Когда Катя ушла, я испытал легкое недовольство, но потом решил, что подаренные ощущения перевешивают все. Вот еще бы «рыцарские раны» не болели. А боль вернулась с прежней силой, стоило только о ней помянуть. Чтобы отвлечься, я полез в компьютер обновить информацию по фаворитам футбола. И наткнулся на свежую новость: «Игроки ЦСКА находятся в жуткой депрессии из-за чувства вины». Бедняжки, икра, наверное, в горло не лезет теперь.

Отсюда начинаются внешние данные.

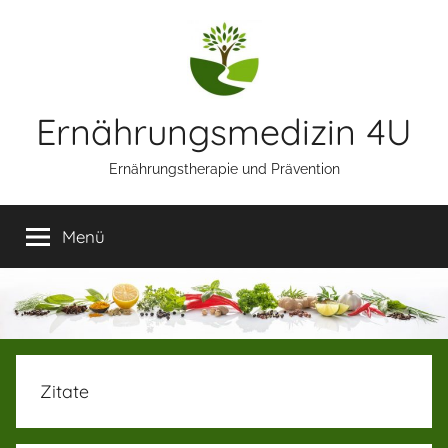
Zum
Inhalt
springen
Ernährungsmedizin 4U
Ernährungstherapie und Prävention
Menü
Zitate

Далее выяснил, что «Манчестер Сити» готов платить Криштиану Роналду пятьсот тысяч в неделю. В рублях – больше миллиарда годовых. Да я бы за такие деньги летать научился! Эх, надо было в детстве идти в футбол…
Раздражение было слишком велико. Можно сколько угодно презирать себя за зависть, но это совершенно не мешает перемножать в уме невообразимые цифры чужих доходов. Отделаться от этого навязчивого состояния я решил самым простым способом – запустил один из любимых фильмов, «Парфюмер». Меня удивляли возможности главного героя синтезировать запахи, совершенно не обладая нужными знаниями. Хотелось самому смешать лучшие духи из коллекции и получить что-нибудь совершенно невообразимое. Но по опыту я знал: разные духи не просто насилуют друг друга, они уничтожают смысловые нотки. Такой союз никогда не порождает ожидаемого. Одолевали сомнения и насчет другого. Есть ли смысл собирать запахи разных женщин? Даже со столь великой целью мазать Катю жиром – просто кощунство… Ее совершенное тело способно подарить бездну иных ощущений!

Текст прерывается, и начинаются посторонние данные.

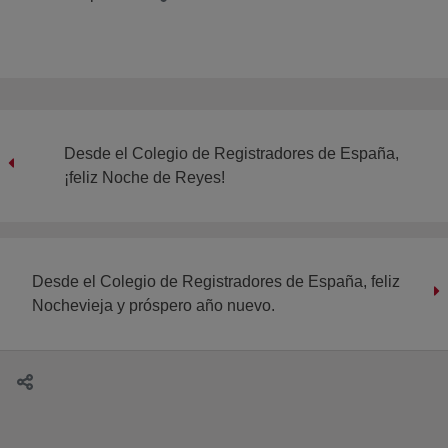
Desde el Colegio de Registradores de España,
¡feliz Noche de Reyes!
Desde el Colegio de Registradores de España, feliz
Nochevieja y próspero año nuevo.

Я уснул, не досмотрев фильм, и проспал до пяти вечера. Следовало быстро убраться из дома, иначе приход родителей однозначно задержал бы кормление кота. К тому же надо купить хорошего вина и дорогих конфет на закуску.
Катю на квартиру пришлось наводить по телефону – она запуталась в номерах домов, а потом и в подъездах. Впустив ее, я отрапортовал:
– Животные накормлены! – и добавил: – Кроме меня…

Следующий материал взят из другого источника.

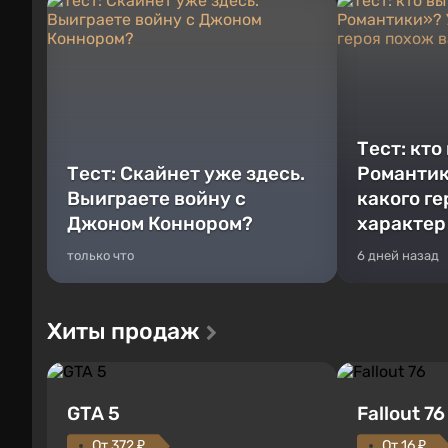
Тест: кто
Тест: Скайнет уже здесь.
Романтик
Выиграете войну с
какого г
Джоном Коннором?
характер
только что
6 дней назад
Хиты продаж
GTA 5
Fallout 76
От 372 ₽
От 16 ₽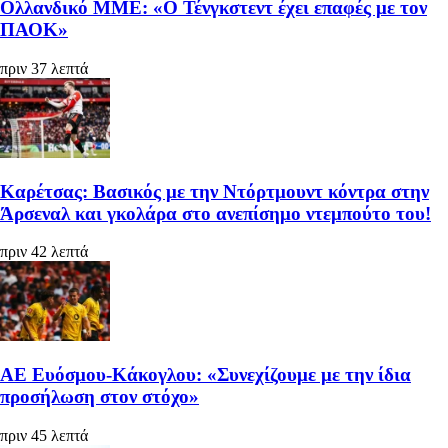
Ολλανδικό ΜΜΕ: «Ο Τένγκστεντ έχει επαφές με τον
ΠΑΟΚ»
πριν 37 λεπτά
Καρέτσας: Βασικός με την Ντόρτμουντ κόντρα στην
Άρσεναλ και γκολάρα στο ανεπίσημο ντεμπούτο του!
πριν 42 λεπτά
ΑΕ Ευόσμου-Κάκογλου: «Συνεχίζουμε με την ίδια
προσήλωση στον στόχο»
πριν 45 λεπτά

– Ты лишил меня удовольствия осчастливить кота, – укоризненно сказала Катя. – Кстати, где кот? И как его зовут?
К этому вопросу я был готов и почти без запинки процитировал:
– Норман Вестфальд Лауд. По-видимому, сэр.
Сэр Норман пребывал на шкафу. Жирный серый шотландец, мог бы и неделю без еды прожить, по-моему. Да еще и смотрел на нас с явным презрением – как сноб-аристократ на слуг, годных только для того, чтобы приносить пищу. Впрочем, аристократизм кота мне оказался только на руку: Катя достать его не сумела и все внимание переключила на меня. К вину мы почти не прикоснулись – руки и губы на протяжении двух часов были очень-очень заняты. Когда, уже опустошенные, мы лежали на пушистом ковре, я увидел, что кот по-прежнему сидит на шкафу и даже не мигает. Создавалось впечатление, что он записывает происходящее на внутреннюю флешку.
– А ты наглый! – сказал я коту.
– Кто? – вяло спросила Катя. Она лежала, уткнувшись мне в подмышку.